Expert Author Gihan Perera
There are a variety of technology options available for you to conduct conference calls, teleseminars and webinars. They can range from a simple two-way telephone call with participants on speaker phones at each end; through to calls with hundreds of participants in different locations, with visuals as well. Yours will probably fall somewhere in between.
When evaluating conference call services, it's difficult to simply choose one and define it as "best", because the services vary depending on your requirements. Here are some factors to consider:
  • Hosting cost: How much do you pay for the call service itself? And is this a single up-front fee, a fixed monthly subscription, or a per-use fee?
  • Call costs: How much do participants themselves pay to be on the call?
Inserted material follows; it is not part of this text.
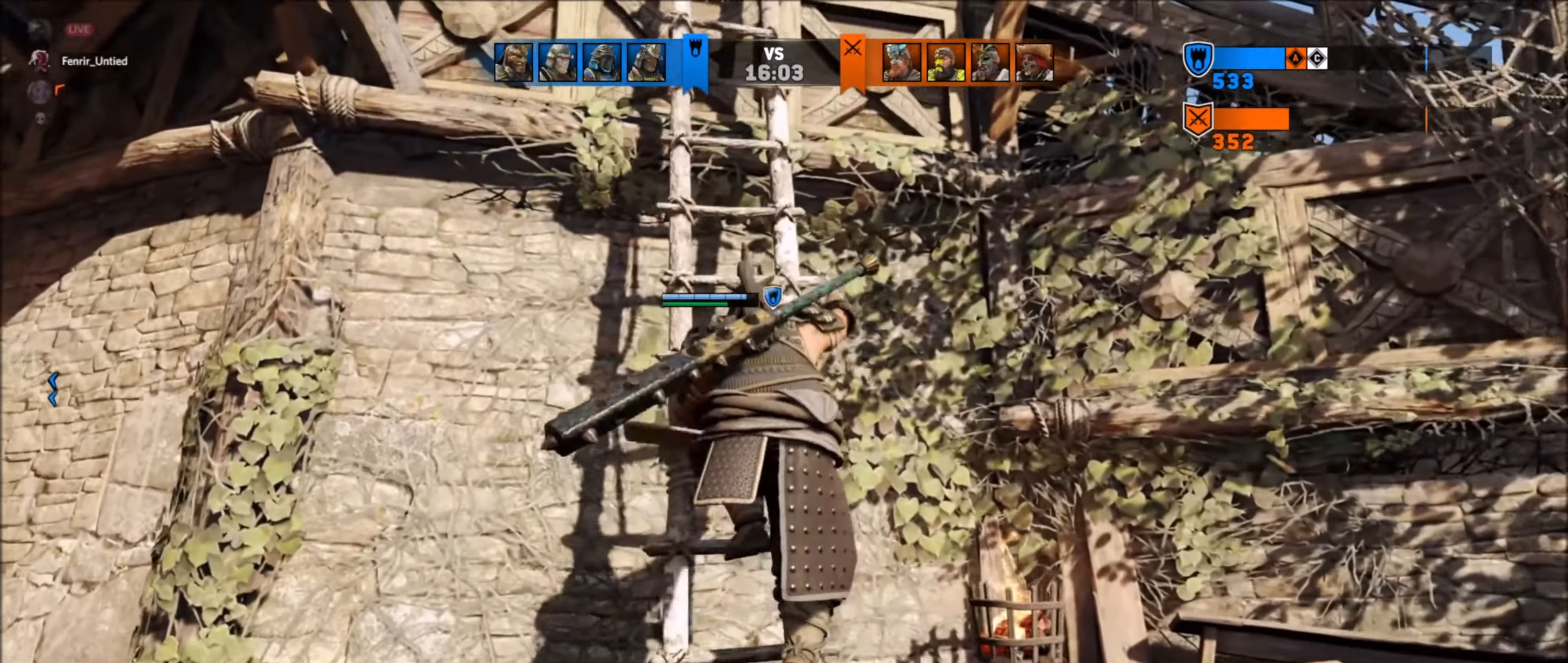
{"buttons": [], "left_stick": "up", "right_stick": "center", "events": [[233, "right_stick", "center"]]}
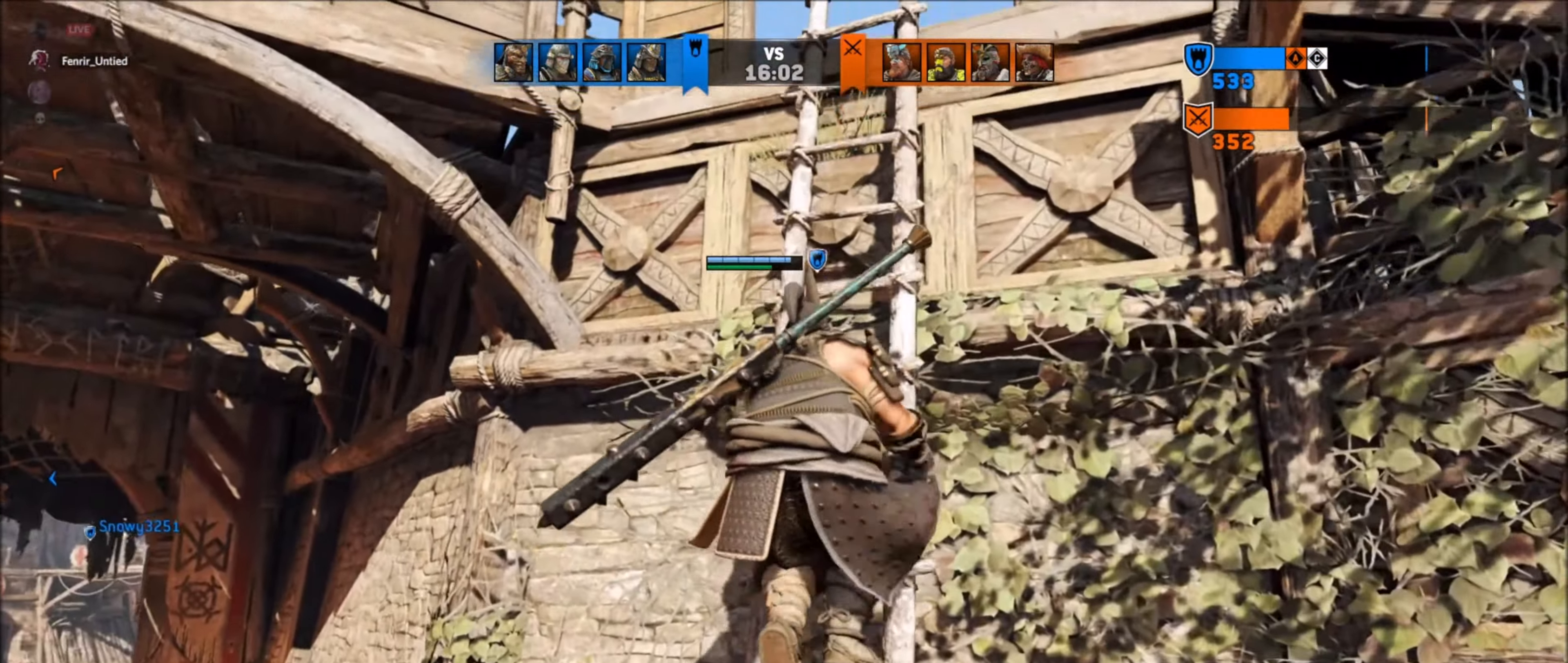
{"buttons": [], "left_stick": "up", "right_stick": "down-left", "events": [[33, "right_stick", "down"], [283, "right_stick", "center"], [416, "right_stick", "left"], [483, "right_stick", "down-left"]]}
  • Connection type: How do participants connect to the call? Is it over the Internet or via a regular phone line? If the latter, are they doing it using a land line, a mobile/cell phone, using a free 1-800 number or a toll-free number, by making an international phone call, or calling from a hotel room?
  • Medium: Is the conference call conducted using the standard telephone system, or is it done over the Internet? The standard telephone system is usually very reliable, and is more than enough for typical voice conversations. However, Internet phone calls can be cheaper - or even free.
  • Meeting size: Is this for a few people, a medium size group or a large group? Some conference call technology limits the number of callers. Even if there's no limit, with a bigger group you might choose a system that gives you more control over the callers.
  • Call setup: Is it quick and easy to plan a call, or does it require a lot of advance planning - and perhaps booking a time slot for using the service? If you don't require the service for informal calls at a short notice, this might not make any difference to you.
  • Scheduling support: Would it be useful to use a conference call service that automatically e-mails all participants with the call-in information, sends them regular reminders leading up to the call, and perhaps even sends an automatic follow-up e-mail after the call? These services are available, though they typically cost more. So if you don't need them, you might choose a cheaper service.
  • Call control: What control do you want over the call? Some services offer additional features, such as recording, "muting" participants, a chat window, the ability to show visuals, and so on.
  • Operator support: Do you require an operator to assist you in managing the call? This probably isn't required for small meetings, but can be very useful as the group gets bigger, especially if it's not a tight-knit group of people or you know it's a controversial topic.